[TEXT BLOCK Boundary: Start]
Install dependencies (Ubuntu):	Install dependencies (CentOS):
sudo apt-get install build-essential	sudo yum groupinstall 'Development Tools'
sudo apt-get install cmake	sudo yum install cmake
sudo apt install libssl-dev	sudo yum install openssl-devel
sudo apt install clang	sudo yum install clang

Installing dependencies on MacOS

On MacOS, use homebrew to install dependencies. cmake and clang can be installed via xcode-select --install. OpenSSL can be installed via brew install openssl or manually.

brew install openssl
xcode-select --install  # Installs cmake and clang

Note: If installing OpenSSL manually on Mac, then you will need to update the library path in the Makefiles to point to the correct directory. Change this -I/opt/homebrew/opt/openssl/include to -I[PATH]/openssl/include

Troubleshooting (MacOS)

If you see "library 'crypto' not found", try:

1. Check if OpenSSL is properly installed: brew list openssl
2. Verify the OpenSSL path: brew --prefix openssl

Hardware Requirements

Memory: At least 4GB RAM recommended.

Processor:

• Basic version works on any x86_64 processor.
• AVX512 acceleration requires Intel processor with AVX512 support.

Expected performance:

• With AVX512: ~1,200,000 OT/s.
• Without AVX512: ~500,000 OT/s on Linux.
• Without AVX512: ~1,200,000 OT/s on M1 Mac.

Quick Start

To get QuietOT up and running quickly:

git clone https://github.com/sachaservan/QuietOT
cd QuietOT
cd quiet-bipsw
make && ./bin/test

Running tests and benchmarks

Test and benchmark for QuietOT:

cd [quiet-bipsw | quiet-gar]
make && ./bin/test 

By default, the benchmarks are compiled to generate $2^{20}$ OTs. You can change the number of OTs generated (for QuietOT benchmarks only; not implemented for the BCMPR benchmarks) by running

make NUM_OTS=[log2 number of OTs]

For example, make NUM_OTS=18 will generate $2^{18}$ OTs. Make sure to run make clean before recompiling.
[TEXT BLOCK Boundary: End]
PROBLEM 1: Summarize the QuietOT setup instructions in two sentences.
PROBLEM 2: According to the QuietOT setup instructions, what command must be run before recompiling?
Rely solely on the QuietOT setup instructions for your answers.
[GIVEN INFORMATION Boundary: Start]
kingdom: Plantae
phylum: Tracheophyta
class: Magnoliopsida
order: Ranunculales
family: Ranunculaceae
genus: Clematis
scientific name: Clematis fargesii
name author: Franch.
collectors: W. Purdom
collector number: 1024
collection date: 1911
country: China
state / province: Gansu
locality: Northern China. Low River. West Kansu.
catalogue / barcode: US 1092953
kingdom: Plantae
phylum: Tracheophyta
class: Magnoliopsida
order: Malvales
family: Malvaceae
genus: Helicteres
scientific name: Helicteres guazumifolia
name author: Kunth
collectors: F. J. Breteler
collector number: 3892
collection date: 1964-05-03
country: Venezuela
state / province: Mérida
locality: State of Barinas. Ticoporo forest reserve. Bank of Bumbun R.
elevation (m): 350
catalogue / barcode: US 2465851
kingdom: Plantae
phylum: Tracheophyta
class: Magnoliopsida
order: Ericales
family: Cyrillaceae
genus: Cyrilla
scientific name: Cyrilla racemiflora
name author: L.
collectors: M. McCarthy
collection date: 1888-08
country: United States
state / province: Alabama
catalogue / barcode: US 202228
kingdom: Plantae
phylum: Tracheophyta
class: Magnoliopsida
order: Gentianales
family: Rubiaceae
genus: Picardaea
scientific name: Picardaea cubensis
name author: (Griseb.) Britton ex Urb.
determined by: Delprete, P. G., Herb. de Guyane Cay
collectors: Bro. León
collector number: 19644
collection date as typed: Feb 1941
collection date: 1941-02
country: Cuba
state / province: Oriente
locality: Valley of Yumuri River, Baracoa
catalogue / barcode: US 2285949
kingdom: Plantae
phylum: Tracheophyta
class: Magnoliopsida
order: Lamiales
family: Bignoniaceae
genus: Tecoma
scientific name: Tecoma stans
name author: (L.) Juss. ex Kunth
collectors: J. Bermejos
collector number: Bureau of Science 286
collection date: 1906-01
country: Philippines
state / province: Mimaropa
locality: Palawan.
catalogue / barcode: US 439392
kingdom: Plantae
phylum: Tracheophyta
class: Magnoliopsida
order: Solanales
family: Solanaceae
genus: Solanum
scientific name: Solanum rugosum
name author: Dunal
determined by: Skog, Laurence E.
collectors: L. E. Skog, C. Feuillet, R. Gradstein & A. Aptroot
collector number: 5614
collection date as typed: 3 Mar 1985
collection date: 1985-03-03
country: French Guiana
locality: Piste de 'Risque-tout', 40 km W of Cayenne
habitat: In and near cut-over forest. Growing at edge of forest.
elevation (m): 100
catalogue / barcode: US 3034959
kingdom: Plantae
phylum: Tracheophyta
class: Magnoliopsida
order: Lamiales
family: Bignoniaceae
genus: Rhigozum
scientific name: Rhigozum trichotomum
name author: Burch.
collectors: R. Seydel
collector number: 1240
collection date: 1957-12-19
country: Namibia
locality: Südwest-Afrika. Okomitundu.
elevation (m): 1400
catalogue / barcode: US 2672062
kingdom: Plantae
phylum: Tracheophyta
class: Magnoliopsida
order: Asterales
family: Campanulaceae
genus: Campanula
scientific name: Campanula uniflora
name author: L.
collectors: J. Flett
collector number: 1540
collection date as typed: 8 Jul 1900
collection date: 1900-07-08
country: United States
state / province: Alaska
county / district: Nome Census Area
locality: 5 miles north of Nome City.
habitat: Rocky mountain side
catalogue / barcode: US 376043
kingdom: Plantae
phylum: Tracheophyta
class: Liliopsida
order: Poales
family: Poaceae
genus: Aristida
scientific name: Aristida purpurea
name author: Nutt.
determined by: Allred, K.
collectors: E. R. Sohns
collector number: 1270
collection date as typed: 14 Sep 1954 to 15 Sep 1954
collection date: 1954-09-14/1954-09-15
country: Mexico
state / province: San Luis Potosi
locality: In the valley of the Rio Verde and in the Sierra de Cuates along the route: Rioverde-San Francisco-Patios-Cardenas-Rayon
[GIVEN INFORMATION Boundary: End]
WRITTEN REPLY 1: The QuietOT setup instructions explain how to install dependencies such as cmake, clang, and OpenSSL on Ubuntu, CentOS, and MacOS, and they give MacOS troubleshooting steps for a "library 'crypto' not found" error. They also state the hardware requirements and expected performance, and they show how to clone, build, and run tests and benchmarks, including how to change the number of OTs generated with make NUM_OTS.

WRITTEN REPLY 2: make clean